But telling a story through data is never easy. It is a bit like writing a non-fiction novel. First, you need to find reliable, unbiased sources: you need to know the facts exactly as they happened, as you do not want to tell a one-sided story. Then you need to sort out your details: facts are important, but adding information on the characters, their background and personalities will help your readers understand why certain things happened the way they did. Finally, your story needs to fulfill a purpose: to entertain, to inform, to foster personal growth, etc. In the context of dataset-building, the steps are quite similar: you start with reliable sources, then you mark the values corresponding to the facts/events you are mapping. Information on the conditions under which these facts happened (such as time, frequency, and other relevant factors) will allow for the identification of trends, which add “character” to your work. All this bearing in mind that, in addition to supporting your own research, your dataset will likely also serve the purpose of supporting future research of other scholars. Below, my colleagues and I share a few insights derived from our personal experiences which we believe could be of help to fellow researchers.
2. Finding/Choosing appropriate and reliable sources
Justine Miller and her co-author at UNU CRIS chose the “database on databases” approach. It made sense in their case because all the information they needed on trade agreements and regional organizations had likely already been collected by other organizations. Besides, their core goal was to gather all disparate data and to reconcile the differences into a single document, rather than to start a new dataset from scratch.
In a more original approach, the EJAtlas team shifted from the traditional models of research sourcing and developed EJAtlas—a database of environmental conflicts worldwide—relying mostly in a process of co-production of knowledge. Their conceptual framework, Environmental Justice, draws on the concept of activist knowledge that guided the FP7 project Environmental Justice Organisations, Liabilities and Trade (EJOLT). In ten years, EJAtlas documented over 3,900 cases of socio-ecological conflicts in a collaborative process between engaged researchers (scholars, students and on-the ground journalists) and grassroots activists. Following the co-production methodology, for each case a first draft is prepared either by the researchers or by the local groups, and then sent to the other group for revision and comments. Each case includes also information collected from diverse data sources, such as official reports, NGO reports, EIAs, court decisions, academic papers, as well as ‘grey literature’ and media sources, all of which are referenced. The EJAtlas team of editors—mostly based at Institut de Ciència i Tecnologia Ambientals of the Universitat Autonoma de Barcelona (ICTA-UAB)—then checks the quality of the case and its sources and follows-up on feedback and comments to ensure quality control for clarity, completeness and reliability of sources. The advantages of using this method are plenty, such as getting first-hand information, community engagement, and substantially increasing the scope and amount of data collected. The disadvantages are, among others, the time required to review the cases, their sources and to ensure a good quality of the registry. Another potential risk of co-produced datasets is how researchers (even some from the same team) can differ in how they view, understand and translate complex socio-phenomena into data points. This risk can be hedged by having well-defined variables and variable values (as we will see in the next section) and by developing strong, detailed notation rules to be adopted by all data-collectors and moderators.
Regardless of the type of sources you decide to use for your research, we recommend having clearly defined inclusion criteria, among which at least one form of reliability check (e.g., only news published by Reuters, only documents published in official government websites, etc.). Be sure that your reliability criteria are applicable in all researched countries. There may be cases, for example, where official information is not necessarily reliable. For this reason, checking factual evidence and contrasting versions may also be a crucial step in guaranteeing data reliability. Finally, we suggest writing all source criteria before you begin the data collection work, to avoid the temptation of adding more sources as you go and never ending the job.

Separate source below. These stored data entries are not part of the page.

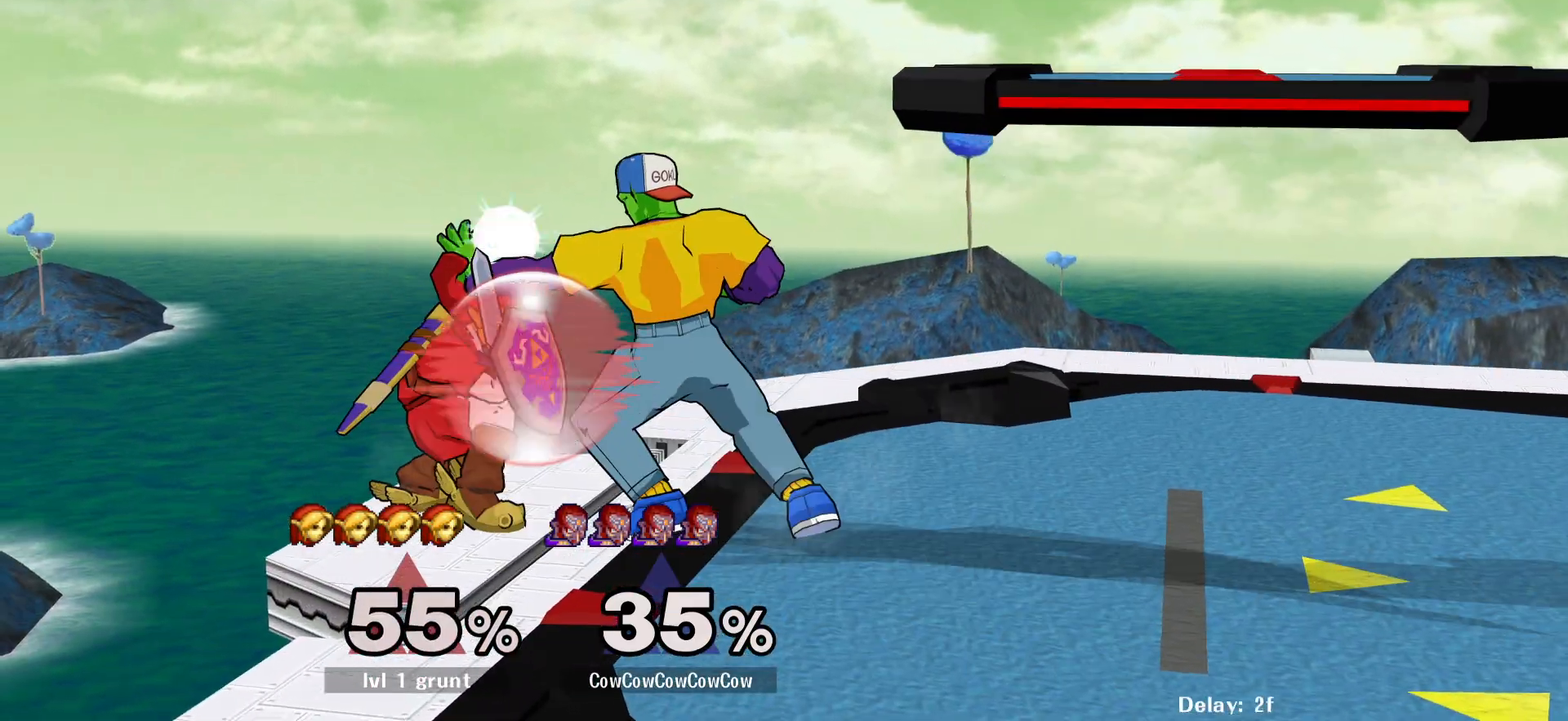
{"buttons": [], "events": [[333, "A", "down"], [400, "A", "up"]]}
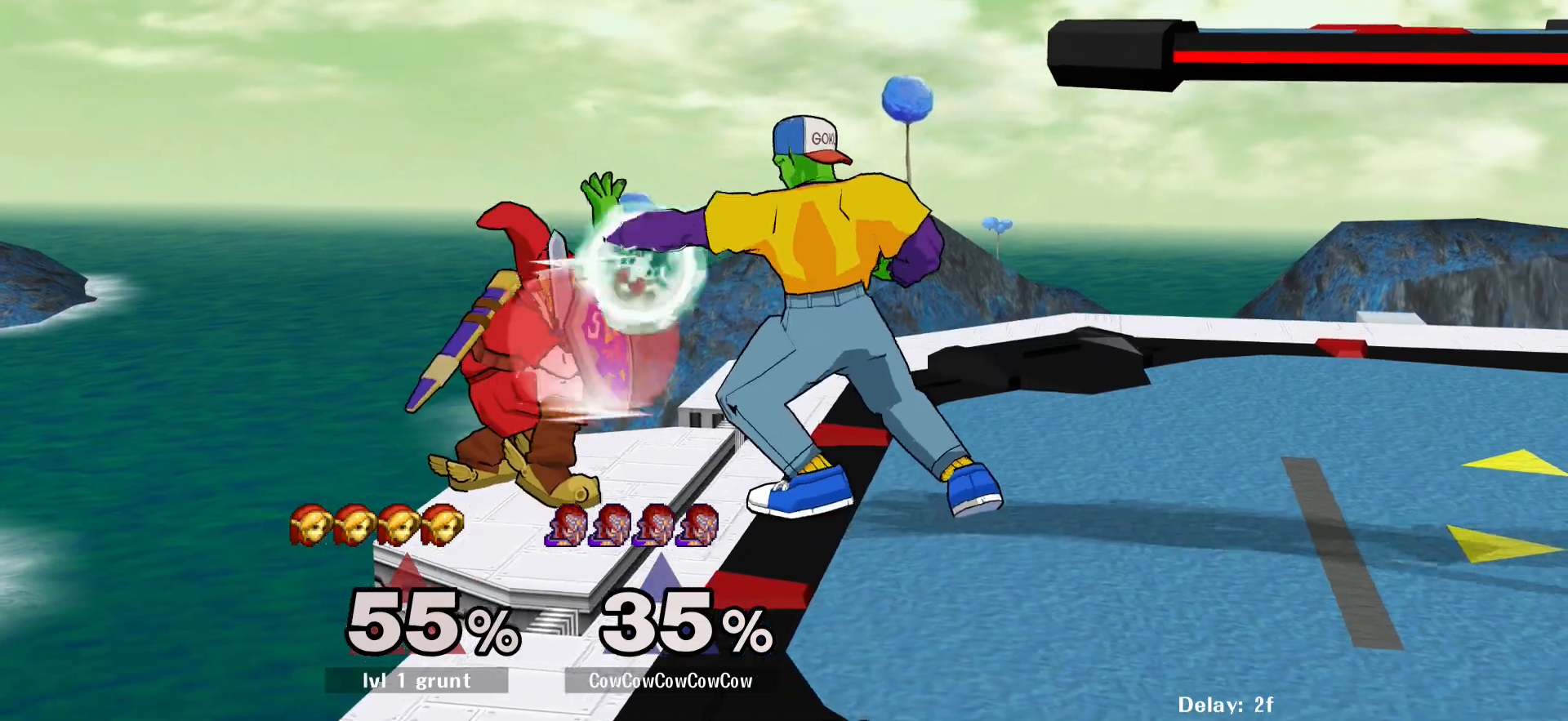
{"buttons": ["DPAD_RIGHT"], "events": [[183, "DPAD_RIGHT", "down"], [350, "Y", "down"], [400, "DPAD_RIGHT", "up"], [417, "Y", "up"], [500, "DPAD_RIGHT", "down"]]}
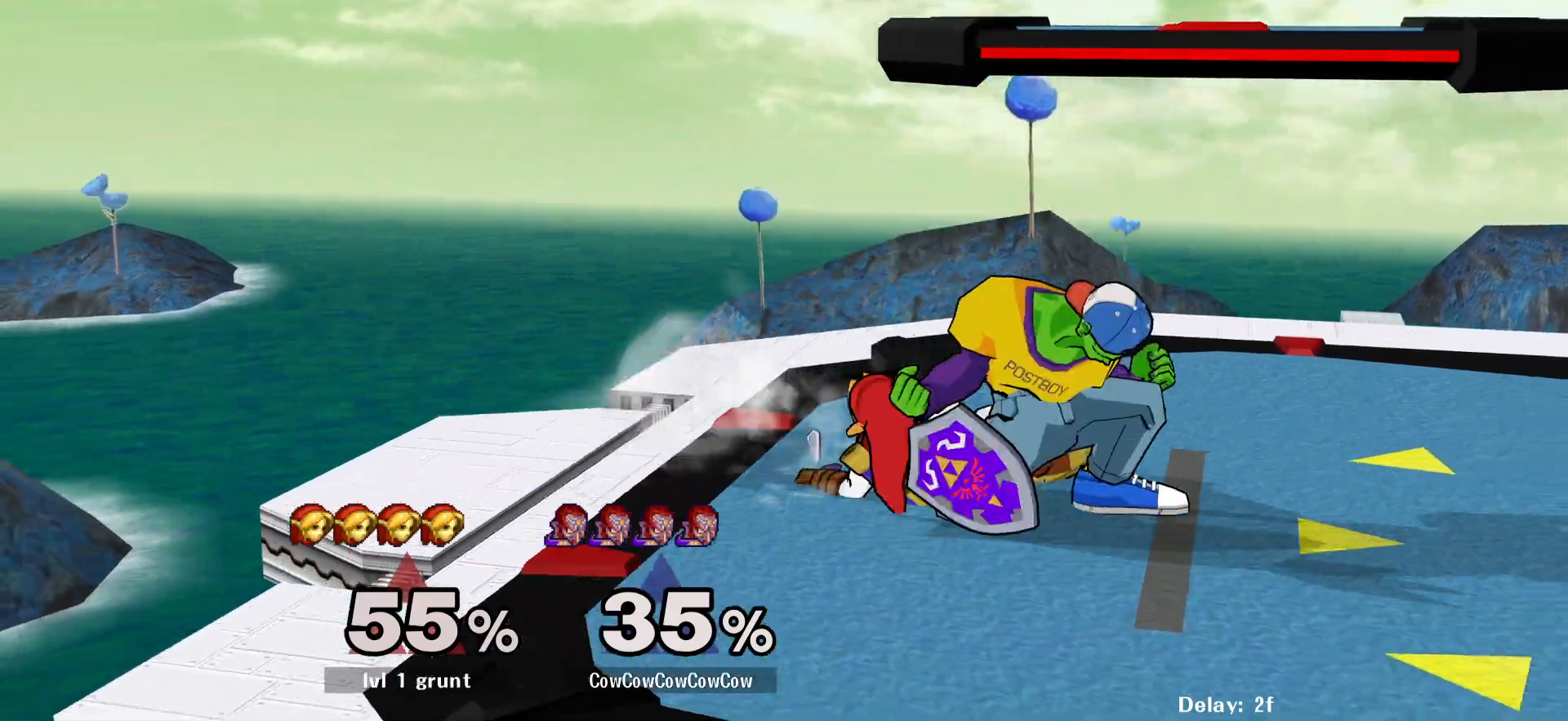
{"buttons": ["Z"], "events": [[50, "C_LEFT", "down"], [233, "C_LEFT", "up"], [233, "DPAD_DOWN", "down"], [267, "Z", "down"], [333, "Z", "up"], [400, "DPAD_DOWN", "up"], [400, "Z", "down"], [500, "DPAD_RIGHT", "up"]]}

3. Designing appropriate variables and variable-categories
Variables
Variable categories
Second, it is easier to decrease the number of categories than it is to increase them. Suppose you start with the five temperature categories above and then decide that three would be better for the purposes of your research. All you would have to do is a quick substitution—for example, instructing your program to replace all “very hot” with just “hot” (and similarly with “cold” and “very cold”) and in just a few seconds you arrive at the desired three categories. Now suppose you had three temperature levels and wanted to expand to five. You would have to go back to your sources, re-check every temperature individually, see if they should remain as “hot” or be relabeled as “very hot,” and change the notations accordingly—which would consume much more of your time. Therefore, when in doubt, always start with more categories and combine them later if needed.

4. Multiple Iterations
When creating a new dataset from scratch, no matter how careful you are, it is very unlikely that you will get your variables and variable categories right at the first (or second, or third) try. Our most important recommendation is not only to not be afraid of redoing all or parts of your work but to actually expect to redo it several times. Many factors can create the necessity to go back to your sources and re-check the work done: a redefinition of the research question may change the variables needed; the discovery of a new source with data on a new, potentially explanatory variable; or even small adjustments for “fit,” as described above. Every time you combine or expand the scope of variables (or categories thereof), you must go back to your sources and see if any previously notated observation needs reclassification. For example, in the case of Curiae Virides dataset, when the team was classifying the possible types of environmental hazards, they started with a variable subcategory to represent hazards related to oil extraction that they called “Oil-Drilling.” Later, they realized that the type of hazards caused by conventional oil extraction (through drilling) is quite different than the hazards caused by fracking, so they felt the need to add a new category (“Fracking”) that was specific for this type of extraction. This meant that they had to go back to the sources of all the cases that had “Oil-Drilling” as the type of hazard, see which ones were related to fracking and change the notation on the dataset.
This type of revision (adjust variable categories, re-check all previously noted observations and replace values accordingly) is very common and is likely to happen multiple times throughout your dataset creation process. Depending on the complexity of your sources and the number of observations logged before the change, the rework may take days or even weeks. Some of the common thoughts we had when this happened to us were: that we had failed when originally choosing the variable categories, that this was a costly mistake, and that we were wasting a terrible amount of time without making any progress. However, we learned during the workshop that this type of revision is an integral part of building a dataset. It may feel like time wasted with no progress, but it is when you do these revisions, in fact, that your dataset quality improves. Therefore, when estimating the time to create your dataset, no matter how long you think it will take to perform revisions, allocate at least double the time you thought. And every time a new revision is needed, program your brain to feel happy because it is through them that your dataset becomes more accurate and refined. Just don’t forget to register every change and the rationale for them, as we explain below.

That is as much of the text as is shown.